Evaristus and company have Greek roots, from that oft-used element eu – good – and arestos – pleasing. But most parents considering Everest are probably thinking of the highest mountain on Earth, the Himalaya’s Mount Everest over 29,000 feet tall. Everest takes on the sheen of a modern virtue name, signaling achievement – or at least grandeur.
Of course, the mountain’s name is a subject of some debate. The peak also answers to Qomolangma, Chajamlangma, Sagarmāthā, Zhumulangma and Chomolangma. The native names were in use in 1856 when British surveyor Andrew Waugh put the mountain on the map. While the surveyors preserved local names elsewhere, in this case, Waugh insisted that wasn’t possible. Instead he suggested the peak be named after his predecessor as British Surveyor General of India, Colonel Sir George Everest.
Everest himself opposed the idea. Maybe he was embarrassed by the honor, but he was also concerned that Everest couldn’t be pronounced in Hindi. The European appellation remains a sore point in the region today. The local names all translate to something along the lines of Holy Mother, and she’s insulted.
Everest boasts a second connection to the map. Evreux, France in Normandy derived its name from the Gaulish tribe that settled the area. The tribe’s name was derived from their word for yew tree. French history includes the comtes d’Évreux from the tenth century onward. It’s also a familiar locale because the US Air Force used Évreux-Fauville Air Base into the 1960s.
But back to the mountain. Scaling Mount Everest is no small feat, and many have perished in the attempt. Books and movies, as well as counltess newspaper articles, have chronicled these tales. Jon Krakauer scored a New York Times bestseller in 1996 with Into Thin Air. The Discovery Channel turned the trips offered by one company into a reality TV series in 2006 and 2007. Disney World unveiled Expedition Everest at their Animal Kingdom theme park in 2006. It’s a thrill ride, but with a more fantastic bent – they’ve work a Yeti into their coaster, one of the few perils not reported by climbers.
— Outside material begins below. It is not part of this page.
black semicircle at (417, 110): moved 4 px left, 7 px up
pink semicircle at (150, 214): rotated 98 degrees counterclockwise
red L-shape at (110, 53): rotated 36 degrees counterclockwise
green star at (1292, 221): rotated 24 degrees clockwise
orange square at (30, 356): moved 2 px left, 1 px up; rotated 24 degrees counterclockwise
But never mind the Yetis and forget wounded national pride. Everest succeeds circa 2010 simply because he’s so on point with current trends. That -v sound, his three-syllable rhythm, his surname status. Parents disappointed to learn that River is no longer rare will find Everest a likely substitute. While he’s yet to appear in the US Top 1000, Nancy tells us that 36 newborn Everests arrived in the US in 2009.
I suppose a little girl could wear Everest – the nickname Evie is obvious – but there’s something solidly rugged and masculine about this mountainous appellation.